砂自体が流れをつくり動いているのだ。砂海の中心部にいくほど砂の動きは激しいらしい。そこには木も水もないが、巨大なモンスターが何体も住み着いていて砂の波間で獲物を待っているとかいないとか。
稀に人間が砂流にのって流れ着くことがある。
漂流者と呼ばれる彼らが口を揃えて言うには、砂海の向こうから来たのだという。
砂漠の向こうには、まだ見ぬ世界がある。
新たな大地、新たな交易先を求めて、今まで何人も砂海を渡ろうと試みたものの帰ってきたものはいない。
シーヴが好きなカイロスの叙事詩も、数年前に漂流者から伝えられた異国の武勇伝だったはずだ。
もしこの人間が砂漠のむこうから来た漂流者だとしたら。
ギルド連盟に引き渡す前に根掘り葉掘り、話を聞きたいに決まっている。
体つきからして男性だろう。がっしりしていて大柄だ。ぐったりと意識を失っているものの、体温も脈もある。
身体中ねとねとした黒いものがこびりつき、さらに砂が張りつきごわごわして臭かった。
「これ、血かな?」
男の身体にこびりつく液体が乾いた血だとしたら、大量に出血したことになる。
しかし細かい傷や痣こそあれど、目立った裂傷も部位欠損も見当たらない。
「ミーシャ! ミーシャきてくれ!」
腰に下げた緊急用の鈴を激しく鳴らす。
鳴らしながら、奥の部屋の扉を激しく叩いた。
「あ、ふあ、なに?」
扉の向こうから、寝乱れてもじゃもじゃ頭のつむじがのぞく。茶色がかった前髪がもっさりと目を覆っているものの、雰囲気から眠そうだということがわかる。
彼女は、夜遅く朝も遅い。常に乱れた生活をしている。
いつもならまだ寝ている時間だ。叩き起こしてしまったのだろう。
ミーシャは寝ぼけ眼をこすりながら、小さく欠伸した。
「すまない怪我人だ。治療を頼む」
「ひえ、むり」
閉まる扉に足を挟み、無理やり扉をこじあける。
ひきこもり気味のミーシャは、知らない人と会うのを極端に嫌う。しかし今は彼女の治癒魔法が必要なのだ。
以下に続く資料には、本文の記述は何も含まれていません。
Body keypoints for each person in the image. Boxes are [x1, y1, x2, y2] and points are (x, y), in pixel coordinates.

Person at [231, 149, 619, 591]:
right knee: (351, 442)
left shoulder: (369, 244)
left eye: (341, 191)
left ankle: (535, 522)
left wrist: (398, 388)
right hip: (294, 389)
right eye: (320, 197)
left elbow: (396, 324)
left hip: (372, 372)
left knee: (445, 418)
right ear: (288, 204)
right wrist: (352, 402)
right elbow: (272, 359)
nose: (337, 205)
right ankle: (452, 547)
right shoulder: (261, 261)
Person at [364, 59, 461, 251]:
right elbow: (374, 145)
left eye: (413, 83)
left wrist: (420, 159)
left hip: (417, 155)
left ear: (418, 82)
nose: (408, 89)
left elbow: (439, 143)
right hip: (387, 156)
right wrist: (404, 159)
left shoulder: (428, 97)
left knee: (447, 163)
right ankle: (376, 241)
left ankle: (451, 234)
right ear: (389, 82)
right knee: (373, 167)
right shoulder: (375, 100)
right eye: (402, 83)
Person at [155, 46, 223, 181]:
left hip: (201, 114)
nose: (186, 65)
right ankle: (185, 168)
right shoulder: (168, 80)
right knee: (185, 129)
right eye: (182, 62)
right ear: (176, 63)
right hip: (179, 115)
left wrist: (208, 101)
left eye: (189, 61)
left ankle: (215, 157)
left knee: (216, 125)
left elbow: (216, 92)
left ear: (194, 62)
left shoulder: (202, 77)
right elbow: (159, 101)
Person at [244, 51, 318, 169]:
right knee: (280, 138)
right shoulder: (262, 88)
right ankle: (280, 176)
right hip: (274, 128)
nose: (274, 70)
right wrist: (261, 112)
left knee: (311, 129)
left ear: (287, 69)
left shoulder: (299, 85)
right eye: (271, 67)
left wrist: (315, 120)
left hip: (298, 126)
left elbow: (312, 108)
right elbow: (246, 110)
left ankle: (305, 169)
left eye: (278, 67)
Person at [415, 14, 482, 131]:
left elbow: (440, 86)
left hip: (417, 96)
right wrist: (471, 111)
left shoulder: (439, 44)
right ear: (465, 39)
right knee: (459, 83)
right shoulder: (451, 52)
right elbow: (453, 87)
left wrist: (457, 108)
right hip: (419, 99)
だがミーシャも負けていない。よっぽど知らん人に会いたくないのだろう。扉を押さえたうえに、俺の足を踏んできた。
「大丈夫だから! この人、意識ないし」
「………………意識、ないの?」
足を踏む力が弱まるとともに、扉が少し開き眠そうな瞳が瞬く。
「あとで、山蟹のパイ、焼いてくれる……?」
「紫蜜桃のゼリー寄せもつけよう」
話はまとまった。
シーヴと二人がかりで男を俺のベッドに運びこむ。
見た目よりもずっと重い男だった。
「んん、この人、剣士っすかね? リーダーとこのへんとか似てる感じ」
男の手を見ながら、シーヴが首を傾げる。
分厚い手の平は固い。とくに剣を扱うときにできる特有のたこが見てとれた。俺の手の平にあるものより、ずっとしっかりとした存在感を放つたこだ。
「タンク系の俺とちがって、この人はもっと火力よりの剣士かも」
「てことは、何かと戦って、こんなにボロボロになったんすかね?」
シーヴの言葉に俺は、はたと気が付いた。
男はたいした怪我もないのに血にまみれている。
これは、返り血なのかもしれない。
この男は砂海で何と戦い、そして生き延びたのだろう。